The sound of the secretary leafing through some papers.

‘JU 2002:13, the new correctional treatment act,’ she said.

Annika scribbled out Rosenbad 4 and wrote ‘Regeringsgatan’ instead.

‘I must have misunderstood,’ she said. ‘I’ll try to catch him tomorrow.’

She stuffed her notes in her bag, grabbed her hat, gloves and scarf, searched for her mobile in the mess on her desk but failed to find it, and assumed it must be somewhere in her bag, then yanked open the door and headed for the newsdesk.

Jansson had only just arrived. He was sitting there bleary-eyed and unkempt, reading the local papers.

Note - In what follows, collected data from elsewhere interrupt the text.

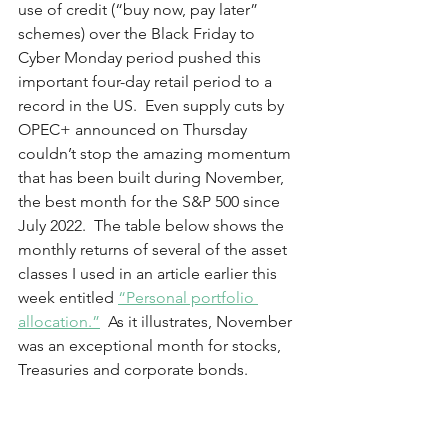
use of credit (“buy now, pay later” 
schemes) over the Black Friday to 
Cyber Monday period pushed this 
important four-day retail period to a 
record in the US.  Even supply cuts by 
OPEC+ announced on Thursday 
couldn’t stop the amazing momentum 
that has been built during November, 
the best month for the S&P 500 since 
July 2022.  The table below shows the 
monthly returns of several of the asset 
classes I used in an article earlier this 
week entitled 
“Personal portfolio 
allocation.”
  As it illustrates, November 
was an exceptional month for stocks, 
Treasuries and corporate bonds.  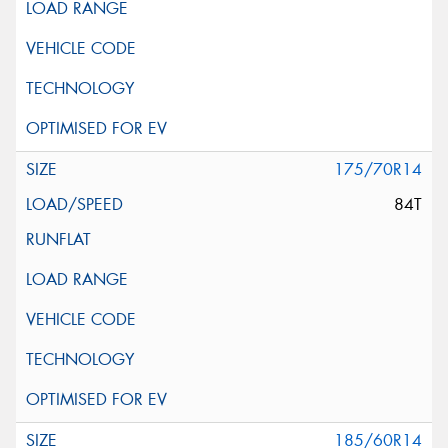
175/70R14
84T
185/60R14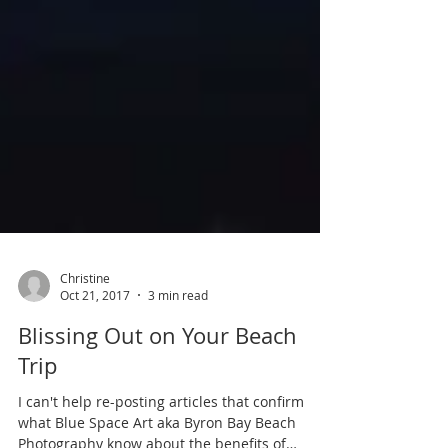
Christine
Oct 21, 2017
3 min read
Blissing Out on Your Beach
Trip
I can't help re-posting articles that confirm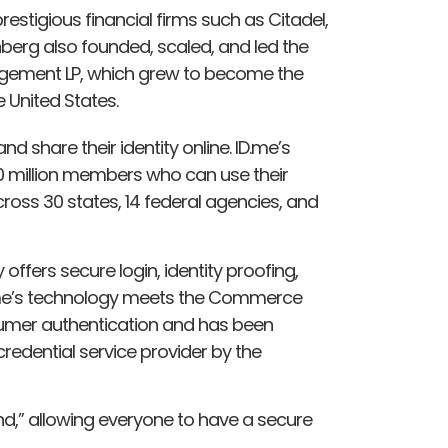
restigious financial firms such as Citadel,
erg also founded, scaled, and led the
agement LP, which grew to become the
 United States.
d share their identity online. ID.me’s
00 million members who can use their
 across 30 states, 14 federal agencies, and
 offers secure login, identity proofing,
ID.me’s technology meets the Commerce
umer authentication and has been
redential service provider by the
ind,” allowing everyone to have a secure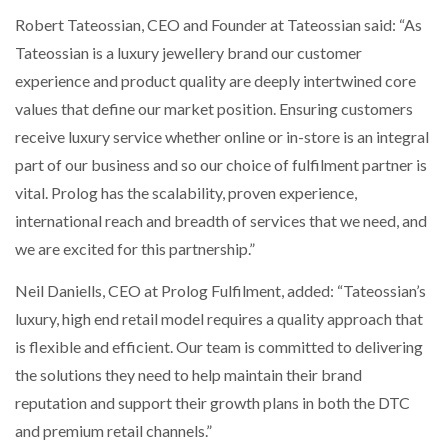
Robert Tateossian, CEO and Founder at Tateossian said: “As
Tateossian is a luxury jewellery brand our customer
experience and product quality are deeply intertwined core
values that define our market position. Ensuring customers
receive luxury service whether online or in-store is an integral
part of our business and so our choice of fulfilment partner is
vital. Prolog has the scalability, proven experience,
international reach and breadth of services that we need, and
we are excited for this partnership.”
Neil Daniells, CEO at Prolog Fulfilment, added: “Tateossian’s
luxury, high end retail model requires a quality approach that
is flexible and efficient. Our team is committed to delivering
the solutions they need to help maintain their brand
reputation and support their growth plans in both the DTC
and premium retail channels.”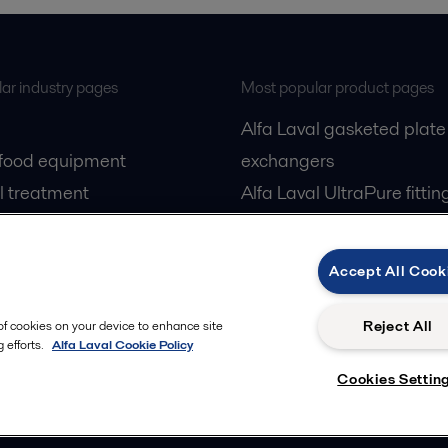
ar industry pages
Most popular product pages
Alfa Laval gasketed plate
 food equipment
exchangers
l treatment
Alfa Laval UltraPure fittin
gas
Alfa Laval LKH
cessing
Alfa Laval LKB Butterfly
Accept All Cook
Alfa Laval SRU
Reject All
 of cookies on your device to enhance site
 efforts.
Alfa Laval Cookie Policy
Cookies Settin
Privacy policy
Cook
 us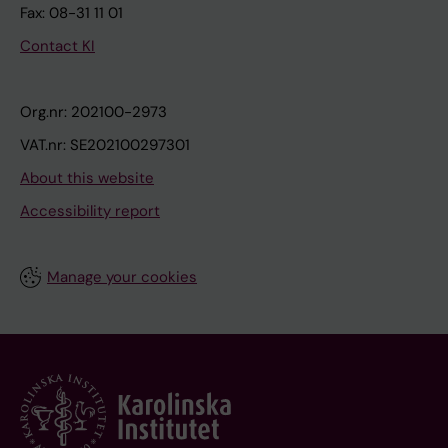
Fax: 08-31 11 01
Contact KI
Org.nr: 202100-2973
VAT.nr: SE202100297301
About this website
Accessibility report
Manage your cookies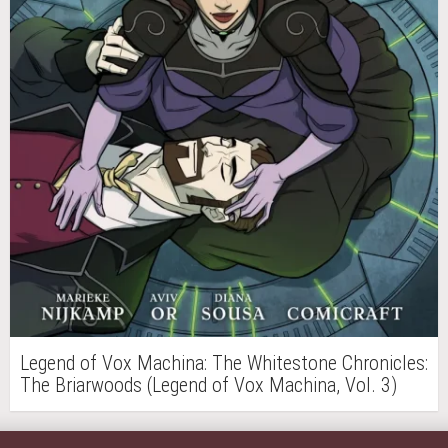
Legend of Vox Machina: The Whitestone Chronicles:
The Briarwoods (Legend of Vox Machina, Vol. 3)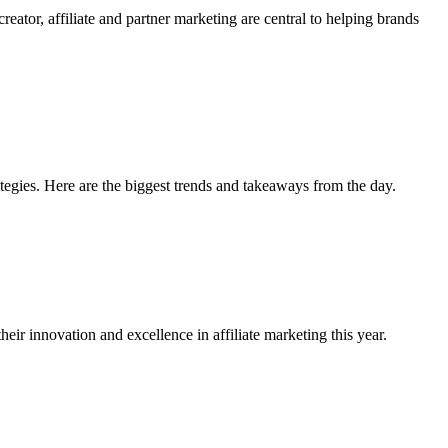
tor, affiliate and partner marketing are central to helping brands
egies. Here are the biggest trends and takeaways from the day.
r innovation and excellence in affiliate marketing this year.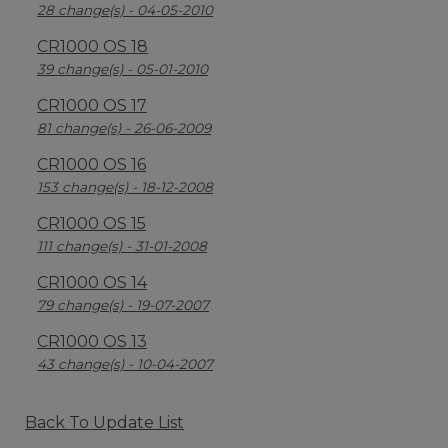
28 change(s) - 04-05-2010
CR1000 OS 18
39 change(s) - 05-01-2010
CR1000 OS 17
81 change(s) - 26-06-2009
CR1000 OS 16
153 change(s) - 18-12-2008
CR1000 OS 15
111 change(s) - 31-01-2008
CR1000 OS 14
79 change(s) - 19-07-2007
CR1000 OS 13
43 change(s) - 10-04-2007
Back To Update List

‘There’s something wrong with the machine,’ he said to Annika, pointing at a plastic cup on his desk.

‘Isn’t it time for a smoke?’ she said, and Jansson immediately took out his cigarette packet.

Annika stepped into the empty smoking area.

‘I may have found a serial killer,’ she said as Jansson lit his twentieth cigarette of the day.

He exhaled a plume of smoke and stared up at the extractor fan. ‘May?’

‘I don’t know if, or what, the police know,’ she said. ‘I’m hoping to grab Q on his way to a departmental committee in quarter of an hour.’

‘So what have you got?’

‘Three deaths,’ she said. ‘A journalist killed in a hit-and-run, a murdered boy in Luleå, and a local councillor shot in Östhammar. The relatives all received anonymous letters the day after the deaths, handwritten Mao quotations on lined A4, posted in ‘Sverige’ envelopes with ice-hockey players on the stamps.’

Jansson fixed his glazed eyes on her, exhausted by eighteen years on the nightshift, a fourth wife and a fifth baby.

‘Sounds like you’re sorted,’ he said. ‘The police just have to confirm it.’